I want to extract 2 lists of words that are connected by the sign =. The regex code works for separate lists but not in combination.

Example string: bla word1="word2" blabla abc="xyz" bla bla

One output shall contain the words directly left of =, i.e. word1, abc and the other output shall contain the words directly right of =, i.e. word2, xyz without quotes.

\w+(?==\"(?:(?!\").)*\") extracts the words left of =, i.e. word1,abc

=\"(?:(?!\").)*\" extracts the words right of = including quotes and =, i.e. ="word2",="xyz"
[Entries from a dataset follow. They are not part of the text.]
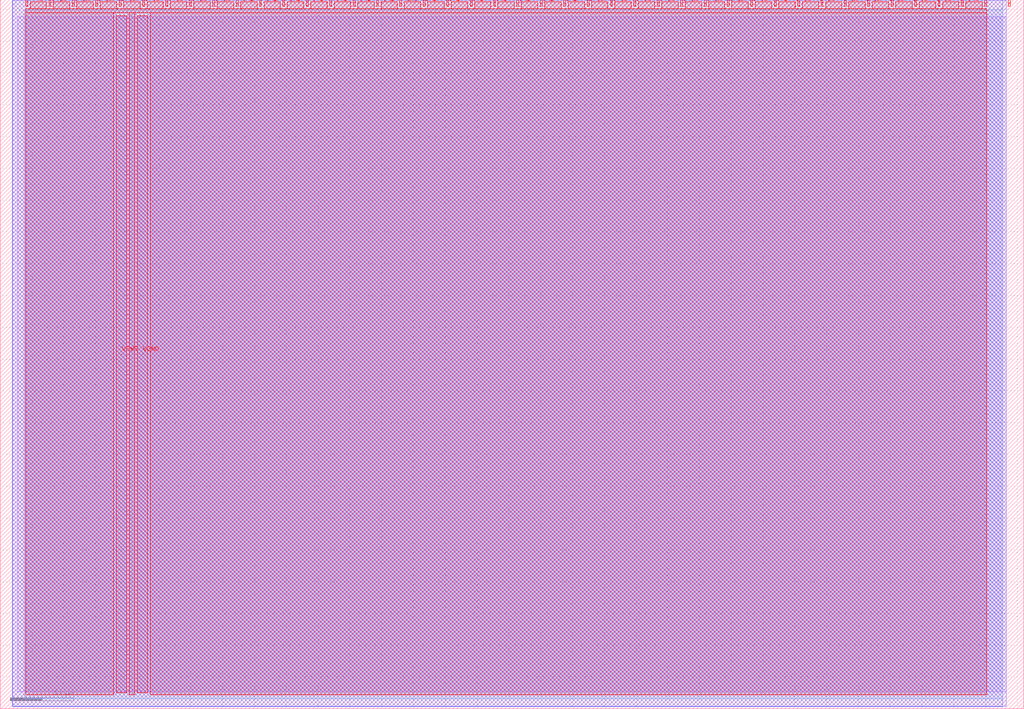
<source format=lef>
VERSION 5.7 ;
  NOWIREEXTENSIONATPIN ON ;
  DIVIDERCHAR "/" ;
  BUSBITCHARS "[]" ;
MACRO tt_um_toivoh_basilisc_2816_cpu_OL2
  CLASS BLOCK ;
  FOREIGN tt_um_toivoh_basilisc_2816_cpu_OL2 ;
  ORIGIN 0.000 0.000 ;
  SIZE 161.000 BY 111.520 ;
  PIN VGND
    DIRECTION INOUT ;
    USE GROUND ;
    PORT
      LAYER met4 ;
        RECT 21.580 2.480 23.180 109.040 ;
    END
  END VGND
  PIN VPWR
    DIRECTION INOUT ;
    USE POWER ;
    PORT
      LAYER met4 ;
        RECT 18.280 2.480 19.880 109.040 ;
    END
  END VPWR
  PIN clk
    DIRECTION INPUT ;
    USE SIGNAL ;
    ANTENNAGATEAREA 0.852000 ;
    PORT
      LAYER met4 ;
        RECT 154.870 110.520 155.170 111.520 ;
    END
  END clk
  PIN ena
    DIRECTION INPUT ;
    USE SIGNAL ;
    PORT
      LAYER met4 ;
        RECT 158.550 110.520 158.850 111.520 ;
    END
  END ena
  PIN rst_n
    DIRECTION INPUT ;
    USE SIGNAL ;
    ANTENNAGATEAREA 0.126000 ;
    ANTENNADIFFAREA 0.869400 ;
    PORT
      LAYER met4 ;
        RECT 151.190 110.520 151.490 111.520 ;
    END
  END rst_n
  PIN ui_in[0]
    DIRECTION INPUT ;
    USE SIGNAL ;
    ANTENNAGATEAREA 0.126000 ;
    ANTENNADIFFAREA 1.304100 ;
    PORT
      LAYER met4 ;
        RECT 147.510 110.520 147.810 111.520 ;
    END
  END ui_in[0]
  PIN ui_in[1]
    DIRECTION INPUT ;
    USE SIGNAL ;
    ANTENNAGATEAREA 0.126000 ;
    ANTENNADIFFAREA 0.434700 ;
    PORT
      LAYER met4 ;
        RECT 143.830 110.520 144.130 111.520 ;
    END
  END ui_in[1]
  PIN ui_in[2]
    DIRECTION INPUT ;
    USE SIGNAL ;
    PORT
      LAYER met4 ;
        RECT 140.150 110.520 140.450 111.520 ;
    END
  END ui_in[2]
  PIN ui_in[3]
    DIRECTION INPUT ;
    USE SIGNAL ;
    PORT
      LAYER met4 ;
        RECT 136.470 110.520 136.770 111.520 ;
    END
  END ui_in[3]
  PIN ui_in[4]
    DIRECTION INPUT ;
    USE SIGNAL ;
    PORT
      LAYER met4 ;
        RECT 132.790 110.520 133.090 111.520 ;
    END
  END ui_in[4]
  PIN ui_in[5]
    DIRECTION INPUT ;
    USE SIGNAL ;
    PORT
      LAYER met4 ;
        RECT 129.110 110.520 129.410 111.520 ;
    END
  END ui_in[5]
  PIN ui_in[6]
    DIRECTION INPUT ;
    USE SIGNAL ;
    PORT
      LAYER met4 ;
        RECT 125.430 110.520 125.730 111.520 ;
    END
  END ui_in[6]
  PIN ui_in[7]
    DIRECTION INPUT ;
    USE SIGNAL ;
    PORT
      LAYER met4 ;
        RECT 121.750 110.520 122.050 111.520 ;
    END
  END ui_in[7]
  PIN uio_in[0]
    DIRECTION INPUT ;
    USE SIGNAL ;
    PORT
      LAYER met4 ;
        RECT 118.070 110.520 118.370 111.520 ;
    END
  END uio_in[0]
  PIN uio_in[1]
    DIRECTION INPUT ;
    USE SIGNAL ;
    PORT
      LAYER met4 ;
        RECT 114.390 110.520 114.690 111.520 ;
    END
  END uio_in[1]
  PIN uio_in[2]
    DIRECTION INPUT ;
    USE SIGNAL ;
    PORT
      LAYER met4 ;
        RECT 110.710 110.520 111.010 111.520 ;
    END
  END uio_in[2]
  PIN uio_in[3]
    DIRECTION INPUT ;
    USE SIGNAL ;
    PORT
      LAYER met4 ;
        RECT 107.030 110.520 107.330 111.520 ;
    END
  END uio_in[3]
  PIN uio_in[4]
    DIRECTION INPUT ;
    USE SIGNAL ;
    PORT
      LAYER met4 ;
        RECT 103.350 110.520 103.650 111.520 ;
    END
  END uio_in[4]
  PIN uio_in[5]
    DIRECTION INPUT ;
    USE SIGNAL ;
    PORT
      LAYER met4 ;
        RECT 99.670 110.520 99.970 111.520 ;
    END
  END uio_in[5]
  PIN uio_in[6]
    DIRECTION INPUT ;
    USE SIGNAL ;
    PORT
      LAYER met4 ;
        RECT 95.990 110.520 96.290 111.520 ;
    END
  END uio_in[6]
  PIN uio_in[7]
    DIRECTION INPUT ;
    USE SIGNAL ;
    PORT
      LAYER met4 ;
        RECT 92.310 110.520 92.610 111.520 ;
    END
  END uio_in[7]
  PIN uio_oe[0]
    DIRECTION OUTPUT ;
    USE SIGNAL ;
    ANTENNADIFFAREA 0.445500 ;
    PORT
      LAYER met4 ;
        RECT 29.750 110.520 30.050 111.520 ;
    END
  END uio_oe[0]
  PIN uio_oe[1]
    DIRECTION OUTPUT ;
    USE SIGNAL ;
    ANTENNADIFFAREA 0.445500 ;
    PORT
      LAYER met4 ;
        RECT 26.070 110.520 26.370 111.520 ;
    END
  END uio_oe[1]
  PIN uio_oe[2]
    DIRECTION OUTPUT ;
    USE SIGNAL ;
    ANTENNADIFFAREA 0.445500 ;
    PORT
      LAYER met4 ;
        RECT 22.390 110.520 22.690 111.520 ;
    END
  END uio_oe[2]
  PIN uio_oe[3]
    DIRECTION OUTPUT ;
    USE SIGNAL ;
    ANTENNADIFFAREA 0.445500 ;
    PORT
      LAYER met4 ;
        RECT 18.710 110.520 19.010 111.520 ;
    END
  END uio_oe[3]
  PIN uio_oe[4]
    DIRECTION OUTPUT ;
    USE SIGNAL ;
    ANTENNADIFFAREA 0.445500 ;
    PORT
      LAYER met4 ;
        RECT 15.030 110.520 15.330 111.520 ;
    END
  END uio_oe[4]
  PIN uio_oe[5]
    DIRECTION OUTPUT ;
    USE SIGNAL ;
    ANTENNADIFFAREA 0.445500 ;
    PORT
      LAYER met4 ;
        RECT 11.350 110.520 11.650 111.520 ;
    END
  END uio_oe[5]
  PIN uio_oe[6]
    DIRECTION OUTPUT ;
    USE SIGNAL ;
    ANTENNADIFFAREA 0.445500 ;
    PORT
      LAYER met4 ;
        RECT 7.670 110.520 7.970 111.520 ;
    END
  END uio_oe[6]
  PIN uio_oe[7]
    DIRECTION OUTPUT ;
    USE SIGNAL ;
    ANTENNADIFFAREA 0.445500 ;
    PORT
      LAYER met4 ;
        RECT 3.990 110.520 4.290 111.520 ;
    END
  END uio_oe[7]
  PIN uio_out[0]
    DIRECTION OUTPUT ;
    USE SIGNAL ;
    ANTENNADIFFAREA 0.445500 ;
    PORT
      LAYER met4 ;
        RECT 59.190 110.520 59.490 111.520 ;
    END
  END uio_out[0]
  PIN uio_out[1]
    DIRECTION OUTPUT ;
    USE SIGNAL ;
    ANTENNADIFFAREA 0.445500 ;
    PORT
      LAYER met4 ;
        RECT 55.510 110.520 55.810 111.520 ;
    END
  END uio_out[1]
  PIN uio_out[2]
    DIRECTION OUTPUT ;
    USE SIGNAL ;
    ANTENNADIFFAREA 0.445500 ;
    PORT
      LAYER met4 ;
        RECT 51.830 110.520 52.130 111.520 ;
    END
  END uio_out[2]
  PIN uio_out[3]
    DIRECTION OUTPUT ;
    USE SIGNAL ;
    ANTENNADIFFAREA 0.445500 ;
    PORT
      LAYER met4 ;
        RECT 48.150 110.520 48.450 111.520 ;
    END
  END uio_out[3]
  PIN uio_out[4]
    DIRECTION OUTPUT ;
    USE SIGNAL ;
    ANTENNADIFFAREA 0.445500 ;
    PORT
      LAYER met4 ;
        RECT 44.470 110.520 44.770 111.520 ;
    END
  END uio_out[4]
  PIN uio_out[5]
    DIRECTION OUTPUT ;
    USE SIGNAL ;
    ANTENNADIFFAREA 0.445500 ;
    PORT
      LAYER met4 ;
        RECT 40.790 110.520 41.090 111.520 ;
    END
  END uio_out[5]
  PIN uio_out[6]
    DIRECTION OUTPUT ;
    USE SIGNAL ;
    ANTENNADIFFAREA 0.445500 ;
    PORT
      LAYER met4 ;
        RECT 37.110 110.520 37.410 111.520 ;
    END
  END uio_out[6]
  PIN uio_out[7]
    DIRECTION OUTPUT ;
    USE SIGNAL ;
    ANTENNADIFFAREA 0.445500 ;
    PORT
      LAYER met4 ;
        RECT 33.430 110.520 33.730 111.520 ;
    END
  END uio_out[7]
  PIN uo_out[0]
    DIRECTION OUTPUT ;
    USE SIGNAL ;
    ANTENNADIFFAREA 0.445500 ;
    PORT
      LAYER met4 ;
        RECT 88.630 110.520 88.930 111.520 ;
    END
  END uo_out[0]
  PIN uo_out[1]
    DIRECTION OUTPUT ;
    USE SIGNAL ;
    ANTENNADIFFAREA 0.445500 ;
    PORT
      LAYER met4 ;
        RECT 84.950 110.520 85.250 111.520 ;
    END
  END uo_out[1]
  PIN uo_out[2]
    DIRECTION OUTPUT ;
    USE SIGNAL ;
    ANTENNADIFFAREA 0.445500 ;
    PORT
      LAYER met4 ;
        RECT 81.270 110.520 81.570 111.520 ;
    END
  END uo_out[2]
  PIN uo_out[3]
    DIRECTION OUTPUT ;
    USE SIGNAL ;
    ANTENNADIFFAREA 0.445500 ;
    PORT
      LAYER met4 ;
        RECT 77.590 110.520 77.890 111.520 ;
    END
  END uo_out[3]
  PIN uo_out[4]
    DIRECTION OUTPUT ;
    USE SIGNAL ;
    ANTENNADIFFAREA 0.445500 ;
    PORT
      LAYER met4 ;
        RECT 73.910 110.520 74.210 111.520 ;
    END
  END uo_out[4]
  PIN uo_out[5]
    DIRECTION OUTPUT ;
    USE SIGNAL ;
    ANTENNADIFFAREA 0.445500 ;
    PORT
      LAYER met4 ;
        RECT 70.230 110.520 70.530 111.520 ;
    END
  END uo_out[5]
  PIN uo_out[6]
    DIRECTION OUTPUT ;
    USE SIGNAL ;
    ANTENNADIFFAREA 0.445500 ;
    PORT
      LAYER met4 ;
        RECT 66.550 110.520 66.850 111.520 ;
    END
  END uo_out[6]
  PIN uo_out[7]
    DIRECTION OUTPUT ;
    USE SIGNAL ;
    ANTENNADIFFAREA 0.445500 ;
    PORT
      LAYER met4 ;
        RECT 62.870 110.520 63.170 111.520 ;
    END
  END uo_out[7]
  OBS
      LAYER li1 ;
        RECT 2.760 2.635 158.240 108.885 ;
      LAYER met1 ;
        RECT 1.910 0.380 158.240 111.480 ;
      LAYER met2 ;
        RECT 1.940 0.350 157.690 111.510 ;
      LAYER met3 ;
        RECT 3.745 1.535 157.715 109.985 ;
      LAYER met4 ;
        RECT 4.690 110.120 7.270 111.170 ;
        RECT 8.370 110.120 10.950 111.170 ;
        RECT 12.050 110.120 14.630 111.170 ;
        RECT 15.730 110.120 18.310 111.170 ;
        RECT 19.410 110.120 21.990 111.170 ;
        RECT 23.090 110.120 25.670 111.170 ;
        RECT 26.770 110.120 29.350 111.170 ;
        RECT 30.450 110.120 33.030 111.170 ;
        RECT 34.130 110.120 36.710 111.170 ;
        RECT 37.810 110.120 40.390 111.170 ;
        RECT 41.490 110.120 44.070 111.170 ;
        RECT 45.170 110.120 47.750 111.170 ;
        RECT 48.850 110.120 51.430 111.170 ;
        RECT 52.530 110.120 55.110 111.170 ;
        RECT 56.210 110.120 58.790 111.170 ;
        RECT 59.890 110.120 62.470 111.170 ;
        RECT 63.570 110.120 66.150 111.170 ;
        RECT 67.250 110.120 69.830 111.170 ;
        RECT 70.930 110.120 73.510 111.170 ;
        RECT 74.610 110.120 77.190 111.170 ;
        RECT 78.290 110.120 80.870 111.170 ;
        RECT 81.970 110.120 84.550 111.170 ;
        RECT 85.650 110.120 88.230 111.170 ;
        RECT 89.330 110.120 91.910 111.170 ;
        RECT 93.010 110.120 95.590 111.170 ;
        RECT 96.690 110.120 99.270 111.170 ;
        RECT 100.370 110.120 102.950 111.170 ;
        RECT 104.050 110.120 106.630 111.170 ;
        RECT 107.730 110.120 110.310 111.170 ;
        RECT 111.410 110.120 113.990 111.170 ;
        RECT 115.090 110.120 117.670 111.170 ;
        RECT 118.770 110.120 121.350 111.170 ;
        RECT 122.450 110.120 125.030 111.170 ;
        RECT 126.130 110.120 128.710 111.170 ;
        RECT 129.810 110.120 132.390 111.170 ;
        RECT 133.490 110.120 136.070 111.170 ;
        RECT 137.170 110.120 139.750 111.170 ;
        RECT 140.850 110.120 143.430 111.170 ;
        RECT 144.530 110.120 147.110 111.170 ;
        RECT 148.210 110.120 150.790 111.170 ;
        RECT 151.890 110.120 154.470 111.170 ;
        RECT 3.975 109.440 155.185 110.120 ;
        RECT 3.975 2.215 17.880 109.440 ;
        RECT 20.280 2.215 21.180 109.440 ;
        RECT 23.580 2.215 155.185 109.440 ;
  END
END tt_um_toivoh_basilisc_2816_cpu_OL2
END LIBRARY


</source>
How can I combine these 2 queries to a single regex-expression that outputs 2 groups? Quotes and equal signs shall not be outputted.

Answer 1

If you are looking for lhs and rhs from lhs="rhs" this should work (Sorry this what I understood from your question)

import re
test_str='abc="def" ghi'
ans=re.search("(\w+)=\"(\w+)\"",test_str)
print(ans.group(1))
print(ans.group(2))
my_list=list(ans.groups())
print(my_list)

Answer 2

You can use

([^\s=]+)="([^"]*)"

See the regex demo. Details:

• ([^\s=]+) - Group 1: one or more occurrences of a char other than whitespace and = char
• =" - a =" substring
• ([^"]*) - Group 1: zero or more chars other than " char
• " - a " char.

Note: \w+ only matches one or more letters, digits and underscores, and won't match if the keys contain, say, hyphens. (?:(?!\").)* tempered greedy token is not efficient, and does not match line break chars. As the negative lookahead only contains a single char pattern (\.), it is more efficient to write it as a negated character class, [^.]*. It also matches line break chars. If you do not want that behavior, just add the \r\n into the negated character class.

Answer 3

This should do what you want:

(?: (\w*)=)(?:\"(\w*)\")

This is for a python regex.

You can see it working here.